In [1]:
(require '[clojupyter.javascript.alpha :as cjp-js])
(require '[clojupyter.display :as display])
(require '[clojupyter.misc.helper :as helper])
(require '[clojure.data.json :as json])
(helper/add-dependencies '[org.clojure/data.csv "1.0.0"])
(require '[clojure.data.csv :as csv])
(helper/add-dependencies '[metasoarous/oz "1.5.6"])
(require '[oz.notebook.clojupyter :as oz])
(require '[clojure.java.io :as io])
(require '[clojure.pprint :as pp])
(helper/add-dependencies '[clojure.java-time "0.3.2"])
(require '[java-time :as t])
(require '[clojure.edn :as edn])
(helper/add-dependencies '[panthera "0.1-alpha.13"])
(require '[libpython-clj.python :as py])
(require '[panthera.panthera :as pt])

nil

In [6]:
;; use panthera html display
(defn show
  [obj]
  (display/html
    (py/call-attr obj "to_html")))

(defn show-table
  [m]
  (-> m
      pt/data-frame
      show))

(show-table [{:a 1 :b 2} {:a 3 :b 4}])

Unnamed: 0,a,b
0,1,2
1,3,4


We're going to use a new dataset here, to demonstrate how to deal with larger datasets.

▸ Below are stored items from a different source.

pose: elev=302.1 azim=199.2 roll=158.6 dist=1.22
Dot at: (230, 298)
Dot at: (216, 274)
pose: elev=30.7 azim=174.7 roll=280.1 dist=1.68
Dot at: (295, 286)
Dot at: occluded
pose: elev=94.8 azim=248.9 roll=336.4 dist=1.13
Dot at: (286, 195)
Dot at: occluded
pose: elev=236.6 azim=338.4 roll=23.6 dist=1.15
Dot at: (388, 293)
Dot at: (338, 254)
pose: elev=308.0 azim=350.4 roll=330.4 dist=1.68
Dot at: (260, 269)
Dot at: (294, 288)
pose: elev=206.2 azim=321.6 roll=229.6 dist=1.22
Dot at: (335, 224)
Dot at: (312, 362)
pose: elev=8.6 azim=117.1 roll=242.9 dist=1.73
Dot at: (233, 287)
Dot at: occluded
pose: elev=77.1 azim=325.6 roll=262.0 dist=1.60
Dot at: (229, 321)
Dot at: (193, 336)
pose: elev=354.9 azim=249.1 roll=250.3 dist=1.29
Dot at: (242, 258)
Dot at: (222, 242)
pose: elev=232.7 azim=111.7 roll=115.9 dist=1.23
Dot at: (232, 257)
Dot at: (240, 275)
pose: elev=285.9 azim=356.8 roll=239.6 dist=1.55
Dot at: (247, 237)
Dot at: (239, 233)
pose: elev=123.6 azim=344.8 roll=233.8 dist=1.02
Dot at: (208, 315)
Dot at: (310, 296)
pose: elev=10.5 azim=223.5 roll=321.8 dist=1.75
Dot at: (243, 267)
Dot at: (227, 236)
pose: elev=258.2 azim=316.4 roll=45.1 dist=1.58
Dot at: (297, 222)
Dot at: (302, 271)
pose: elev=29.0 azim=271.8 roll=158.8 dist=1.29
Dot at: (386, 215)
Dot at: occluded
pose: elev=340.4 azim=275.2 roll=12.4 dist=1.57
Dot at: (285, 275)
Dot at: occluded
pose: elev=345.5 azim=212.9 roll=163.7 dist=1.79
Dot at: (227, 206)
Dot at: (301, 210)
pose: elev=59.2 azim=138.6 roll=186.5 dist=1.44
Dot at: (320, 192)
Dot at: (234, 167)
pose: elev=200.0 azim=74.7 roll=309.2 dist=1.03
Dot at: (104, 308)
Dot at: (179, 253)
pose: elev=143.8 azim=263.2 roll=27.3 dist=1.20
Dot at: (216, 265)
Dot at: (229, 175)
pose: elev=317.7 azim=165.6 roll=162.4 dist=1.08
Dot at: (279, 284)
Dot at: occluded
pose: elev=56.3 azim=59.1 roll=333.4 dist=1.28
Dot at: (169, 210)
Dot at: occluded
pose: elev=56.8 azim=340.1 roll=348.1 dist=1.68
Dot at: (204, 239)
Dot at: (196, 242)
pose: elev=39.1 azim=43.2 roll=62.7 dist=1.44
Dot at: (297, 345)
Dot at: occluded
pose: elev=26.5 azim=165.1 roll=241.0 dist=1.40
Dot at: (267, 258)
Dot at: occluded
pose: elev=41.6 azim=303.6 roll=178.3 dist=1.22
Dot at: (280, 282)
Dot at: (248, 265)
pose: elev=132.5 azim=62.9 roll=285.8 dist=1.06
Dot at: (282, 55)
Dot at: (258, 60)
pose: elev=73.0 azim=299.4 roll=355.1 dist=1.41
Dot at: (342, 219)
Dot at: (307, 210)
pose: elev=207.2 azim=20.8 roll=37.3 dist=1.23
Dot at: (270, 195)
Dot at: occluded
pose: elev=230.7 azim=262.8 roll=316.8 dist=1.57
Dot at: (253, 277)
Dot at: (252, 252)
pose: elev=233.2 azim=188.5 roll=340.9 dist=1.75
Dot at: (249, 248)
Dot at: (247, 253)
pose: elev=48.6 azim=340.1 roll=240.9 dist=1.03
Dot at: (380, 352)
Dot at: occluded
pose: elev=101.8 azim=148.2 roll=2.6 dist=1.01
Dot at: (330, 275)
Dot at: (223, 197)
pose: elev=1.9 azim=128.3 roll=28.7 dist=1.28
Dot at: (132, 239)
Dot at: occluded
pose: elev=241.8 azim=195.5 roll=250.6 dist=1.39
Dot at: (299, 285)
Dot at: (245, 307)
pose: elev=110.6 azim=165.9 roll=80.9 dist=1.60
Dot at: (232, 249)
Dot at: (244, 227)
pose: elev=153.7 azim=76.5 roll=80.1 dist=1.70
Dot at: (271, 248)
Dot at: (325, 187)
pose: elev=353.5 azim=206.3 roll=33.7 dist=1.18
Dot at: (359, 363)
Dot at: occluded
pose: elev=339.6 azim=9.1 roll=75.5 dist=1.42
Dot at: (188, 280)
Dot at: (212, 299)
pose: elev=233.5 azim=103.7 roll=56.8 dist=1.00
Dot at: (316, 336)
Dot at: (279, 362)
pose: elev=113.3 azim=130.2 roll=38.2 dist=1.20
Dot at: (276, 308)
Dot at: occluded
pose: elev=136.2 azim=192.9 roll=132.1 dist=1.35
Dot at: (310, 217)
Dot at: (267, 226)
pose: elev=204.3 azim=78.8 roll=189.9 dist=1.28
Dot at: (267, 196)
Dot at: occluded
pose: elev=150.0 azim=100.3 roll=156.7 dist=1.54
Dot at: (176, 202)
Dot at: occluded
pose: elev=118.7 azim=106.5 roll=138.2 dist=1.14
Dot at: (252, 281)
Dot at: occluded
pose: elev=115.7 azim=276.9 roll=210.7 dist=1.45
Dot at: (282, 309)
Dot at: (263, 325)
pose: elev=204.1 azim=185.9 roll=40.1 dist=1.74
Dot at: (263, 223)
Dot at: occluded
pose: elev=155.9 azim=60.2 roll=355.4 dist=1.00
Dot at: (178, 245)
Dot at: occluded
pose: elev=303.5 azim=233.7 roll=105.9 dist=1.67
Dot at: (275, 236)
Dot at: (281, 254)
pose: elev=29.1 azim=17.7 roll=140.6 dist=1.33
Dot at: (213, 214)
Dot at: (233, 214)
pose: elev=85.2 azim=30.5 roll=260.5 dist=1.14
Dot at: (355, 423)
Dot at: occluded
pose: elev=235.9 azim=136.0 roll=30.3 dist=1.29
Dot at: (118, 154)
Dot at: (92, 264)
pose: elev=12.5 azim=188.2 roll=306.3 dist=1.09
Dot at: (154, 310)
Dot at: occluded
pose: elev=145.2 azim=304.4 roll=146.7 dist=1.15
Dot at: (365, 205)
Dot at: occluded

This is a subset of the of 311 service requests from [NYC Open Data](https://nycopendata.socrata.com/Social-Services/311-Service-Requests-from-2010-to-Present/erm2-nwe9). 

In [7]:
;; Python: complaints = pd.read_csv('../data/311-service-requests.csv')

;; read data in
(def raw-data
    (with-open [reader (io/reader "../data/311-service-requests.csv")]
      (doall
        (csv/read-csv reader))))

(defn blank->nil [s]
  (when-not (clojure.string/blank? s) s))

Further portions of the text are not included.